The International Monetary Fund (IMF) warned that global public debt could reach 100% of world GDP by the end of this decade, surpassing even the levels recorded during the pandemic. This increase, especially in developing countries and emerging markets, limits the resources allocated to social programs, reduces the capacity to respond to crises and raises financing costs.

The organization noted that, in addition to issuing more debt, many countries are resorting to complex and non-transparent forms of financing, such as guaranteed contracts and public-private partnerships. These mechanisms can generate “hidden debt”, which is difficult to identify and is often only discovered in restructuring processes, damaging confidence and potentially triggering debt crises.

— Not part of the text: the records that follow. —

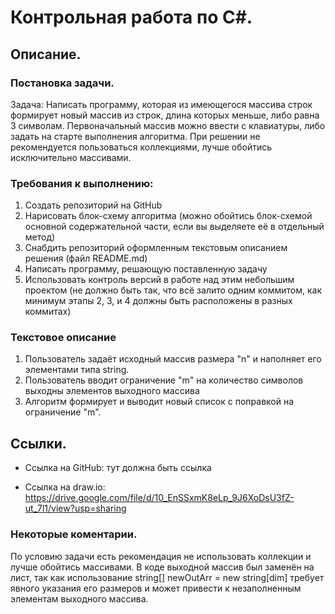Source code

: # Контрольная работа по C#.

## Описание.

### Постановка задачи.

Задача: 
    Написать программу, которая из имеющегося массива строк формирует новый массив из строк, длина которых меньше, либо равна 3 символам. Первоначальный массив можно ввести с клавиатуры, либо задать на старте выполнения алгоритма. При решении не рекомендуется пользоваться коллекциями, лучше обойтись исключительно массивами.

### Требования к выполнению:

1. Создать репозиторий на GitHub
2. Нарисовать блок-схему алгоритма (можно обойтись блок-схемой основной содержательной части, если вы выделяете её в отдельный метод)
3. Снабдить репозиторий оформленным текстовым описанием решения (файл README.md)
4. Написать программу, решающую поставленную задачу
5. Использовать контроль версий в работе над этим небольшим проектом (не должно быть так, что всё залито одним коммитом, как минимум этапы 2, 3, и 4 должны быть расположены в разных коммитах)

### Текстовое описание

1. Пользователь задаёт исходный массив размера "n" и наполняет его элементами типа string. 
2. Пользователь вводит ограничение "m" на количество символов выходны элементов выходного массива 
3. Алгоритм формирует и выводит новый список с поправкой на ограничение "m".

## Ссылки.

* Ссылка на GitHub: 
тут должна быть ссылка

* Ссылка на draw.io:
https://drive.google.com/file/d/10_EnSSxmK8eLp_9J6XoDsU3fZ-ut_7l1/view?usp=sharing

### Некоторые коментарии.

По условию задачи есть рекомендация не использовать коллекции и лучше обойтись массивами. В коде выходной массив был заменён на лист, так как использование string[] newOutArr = new string[dim] требует явного указания его размеров и может привести к незаполненным элементам выходного массива.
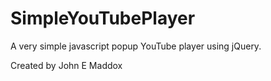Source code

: # SimpleYouTubePlayer
A very simple javascript popup YouTube player using jQuery.

Created by John E Maddox
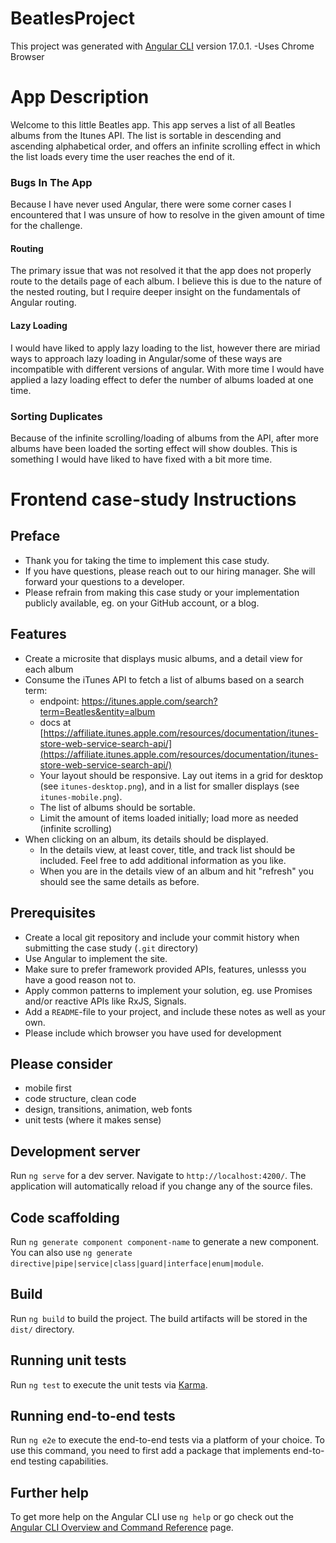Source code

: # BeatlesProject

This project was generated with [Angular CLI](https://github.com/angular/angular-cli) version 17.0.1.
-Uses Chrome Browser

App Description
======================
Welcome to this little Beatles app.
This app serves a list of all Beatles albums from the Itunes API.
The list is sortable in descending and ascending alphabetical order, and offers
an infinite scrolling effect in which the list loads every time the user reaches the end of it.

### **Bugs In The App**
Because I have never used Angular, there were some corner cases I encountered that I was unsure 
of how to resolve in the given amount of time for the challenge.

#### Routing
The primary issue that was not resolved it that the app does not properly route to the details page of each
album. I believe this is due to the nature of the nested routing, but I require deeper insight on the 
fundamentals of Angular routing.

#### Lazy Loading
I would have liked to apply lazy loading to the list, however there are miriad ways to approach
lazy loading in Angular/some of these ways are incompatible with different versions of angular.
With more time I would have applied a lazy loading effect to defer the number of albums loaded at one time. 

### Sorting Duplicates
Because of the infinite scrolling/loading of albums from the API, after more albums have been loaded
the sorting effect will show doubles.
This is something I would have liked to have fixed with a bit more time.




Frontend case-study Instructions
======================

Preface
----------------------
* Thank you for taking the time to implement this case study.
* If you have questions, please reach out to our hiring manager. She will forward your questions to a developer.
* Please refrain from making this case study or your implementation publicly available, eg. on your GitHub account, or a blog.

Features
----------------------
* Create a microsite that displays music albums, and a detail view for each album
* Consume the iTunes API to fetch a list of albums based on a search term:
  * endpoint: https://itunes.apple.com/search?term=Beatles&entity=album
  * docs at [https://affiliate.itunes.apple.com/resources/documentation/itunes-store-web-service-search-api/](https://affiliate.itunes.apple.com/resources/documentation/itunes-store-web-service-search-api/)
  * Your layout should be responsive. Lay out items in a grid for desktop (see `itunes-desktop.png`), and in a list for smaller displays (see `itunes-mobile.png`).
  * The list of albums should be sortable.
  * Limit the amount of items loaded initially; load more as needed (infinite scrolling)
* When clicking on an album, its details should be displayed.
  * In the details view, at least cover, title, and track list should be included. Feel free to add additional information as you like.
  * When you are in the details view of an album and hit "refresh" you should see the same details as before.

Prerequisites
----------------------
* Create a local git repository and include your commit history when submitting the case study (`.git` directory)
* Use Angular to implement the site.
* Make sure to prefer framework provided APIs, features, unlesss you have a good reason not to.
* Apply common patterns to implement your solution, eg. use Promises and/or reactive APIs like RxJS, Signals.
* Add a `README`-file to your project, and include these notes as well as your own.
* Please include which browser you have used for development

Please consider
----------------------
* mobile first
* code structure, clean code
* design, transitions, animation, web fonts
* unit tests (where it makes sense)

## Development server

Run `ng serve` for a dev server. Navigate to `http://localhost:4200/`. The application will automatically reload if you change any of the source files.

## Code scaffolding

Run `ng generate component component-name` to generate a new component. You can also use `ng generate directive|pipe|service|class|guard|interface|enum|module`.

## Build

Run `ng build` to build the project. The build artifacts will be stored in the `dist/` directory.

## Running unit tests

Run `ng test` to execute the unit tests via [Karma](https://karma-runner.github.io).

## Running end-to-end tests

Run `ng e2e` to execute the end-to-end tests via a platform of your choice. To use this command, you need to first add a package that implements end-to-end testing capabilities.

## Further help

To get more help on the Angular CLI use `ng help` or go check out the [Angular CLI Overview and Command Reference](https://angular.io/cli) page.
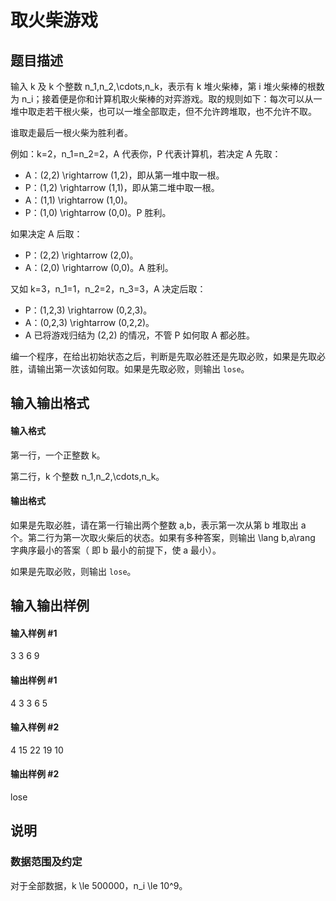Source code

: 
# 取火柴游戏
## 题目描述
输入 k 及 k 个整数 n_1,n_2,\cdots,n_k，表示有 k 堆火柴棒，第 i 堆火柴棒的根数为 n_i；接着便是你和计算机取火柴棒的对弈游戏。取的规则如下：每次可以从一堆中取走若干根火柴，也可以一堆全部取走，但不允许跨堆取，也不允许不取。

谁取走最后一根火柴为胜利者。

例如：k=2，n_1=n_2=2，A 代表你，P 代表计算机，若决定 A 先取：

- A：(2,2) \rightarrow (1,2)，即从第一堆中取一根。
- P：(1,2) \rightarrow (1,1)，即从第二堆中取一根。
- A：(1,1) \rightarrow (1,0)。
- P：(1,0) \rightarrow (0,0)。P 胜利。

如果决定 A 后取：

- P：(2,2) \rightarrow (2,0)。
- A：(2,0) \rightarrow (0,0)。A 胜利。

又如 k=3，n_1=1，n_2=2，n_3=3，A 决定后取：

- P：(1,2,3) \rightarrow (0,2,3)。
- A：(0,2,3) \rightarrow (0,2,2)。
- A 已将游戏归结为 (2,2) 的情况，不管 P 如何取 A 都必胜。

编一个程序，在给出初始状态之后，判断是先取必胜还是先取必败，如果是先取必胜，请输出第一次该如何取。如果是先取必败，则输出 `lose`。
## 输入输出格式
#### 输入格式

第一行，一个正整数 k。

第二行，k 个整数 n_1,n_2,\cdots,n_k。
#### 输出格式

如果是先取必胜，请在第一行输出两个整数 a,b，表示第一次从第 b 堆取出 a 个。第二行为第一次取火柴后的状态。如果有多种答案，则输出 \lang b,a\rang 字典序最小的答案（ 即 b 最小的前提下，使 a 最小）。

如果是先取必败，则输出 `lose`。
## 输入输出样例
#### 输入样例 #1
3
3 6 9

#### 输出样例 #1
4 3
3 6 5

#### 输入样例 #2
4
15 22 19 10
#### 输出样例 #2
lose
## 说明
### 数据范围及约定

对于全部数据，k \le 500000，n_i \le 10^9。
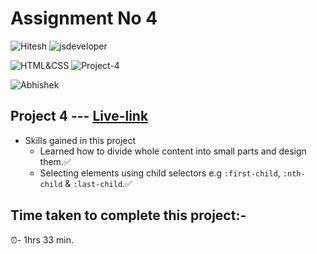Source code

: # Assignment No 4

![Hitesh](https://img.shields.io/badge/Hitesh%20Choudhary-Ineuron-yellowgreen) ![jsdeveloper](https://img.shields.io/badge/JS--Fullstack-Developer-green)



![HTML&CSS](https://img.shields.io/badge/HTML-CSS-blue) ![Project-4](https://img.shields.io/badge/Live--class-Project--4-green)

![Abhishek](https://img.shields.io/badge/Abhsiehk%20Patil-BCA%202%20year-orange)

## Project 4 --- [Live-link](https://jsfullstack-project-4.netlify.app/)

- Skills gained in this project
  - Learned how to divide whole content into small parts and design them.✅
  - Selecting elements using child selectors e.g `:first-child`, `:nth-child` & `:last-child`.✅
  
## Time taken to complete this project:-
⏰- 1hrs 33 min.
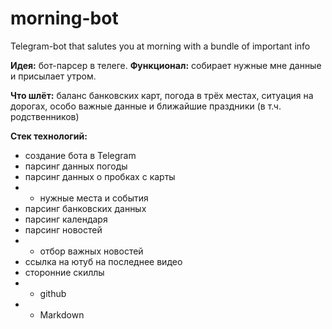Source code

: # morning-bot
Telegram-bot that salutes you at morning with a bundle of important info

**Идея:** бот-парсер в телеге.
**Функционал:** собирает нужные мне данные и присылает утром.

**Что шлёт:** баланс банковских карт, погода в трёх местах, ситуация на дорогах, особо важные данные и ближайшие праздники (в т.ч. родственников)

**Стек технологий:**

+ создание бота в Telegram
+ парсинг данных погоды
+ парсинг данных о пробках с карты
+ + нужные места и события 
+ парсинг банковских данных
+ парсинг календаря
+ парсинг новостей
+ + отбор важных новостей
+ ссылка на ютуб на последнее видео
+ сторонние скиллы
+ + github
+ + Markdown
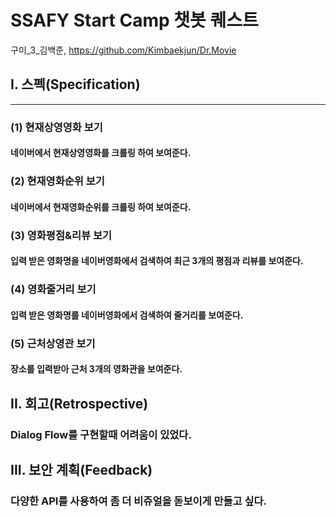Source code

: SSAFY Start Camp 챗봇 퀘스트
=============
구미_3_김백준, https://github.com/Kimbaekjun/Dr.Movie


## I. 스펙(Specification)
***
### (1) 현재상영영화 보기
#### 네이버에서 현재상영영화를 크롤링 하여 보여준다.
### (2) 현재영화순위 보기
#### 네이버에서 현재영화순위를 크롤링 하여 보여준다.
### (3) 영화평점&리뷰 보기
#### 입력 받은 영화명을 네이버영화에서 검색하여 최근 3개의 평점과 리뷰를 보여준다.
### (4) 영화줄거리 보기
#### 입력 받은 영화명를 네이버영화에서 검색하여 줄거리를 보여준다.
### (5) 근처상영관 보기
#### 장소를 입력받아 근처 3개의 영화관을 보여준다.


## II. 회고(Retrospective)
### Dialog Flow를 구현할때 어려움이 있었다.

## III. 보안 계획(Feedback)
### 다양한 API를 사용하여 좀 더 비쥬얼을 돋보이게 만들고 싶다.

In view of this situation, the IMF stresses that debt transparency should be considered a public good. Clear and up-to-date legislation is essential to define what is meant by public debt, who can acquire it and under what conditions. However, its analysis in 85 countries revealed that in many cases laws are insufficient, poorly enforced or leave important debts such as those of public enterprises or subnational governments out of oversight.
The Fund also insists that authorities must be held accountable for their financial decisions, including effective audits with public results. To advance this issue, the IMF organized an international conference and has strengthened its technical and legal work with more than 200 support missions in the last two years.

Concrete recommendations include enacting and enforcing mandatory public debt disclosure laws, using legal reforms as a bridge to build national consensus, and ensuring that the institutions in charge have real capacity to enforce and monitor these rules.
The IMF emphasizes that achieving transparent public debt depends not only on good data, but also on sound legal frameworks, accountable institutions, and political will. Only then will countries be able to ensure sustainable finances and avoid future crises.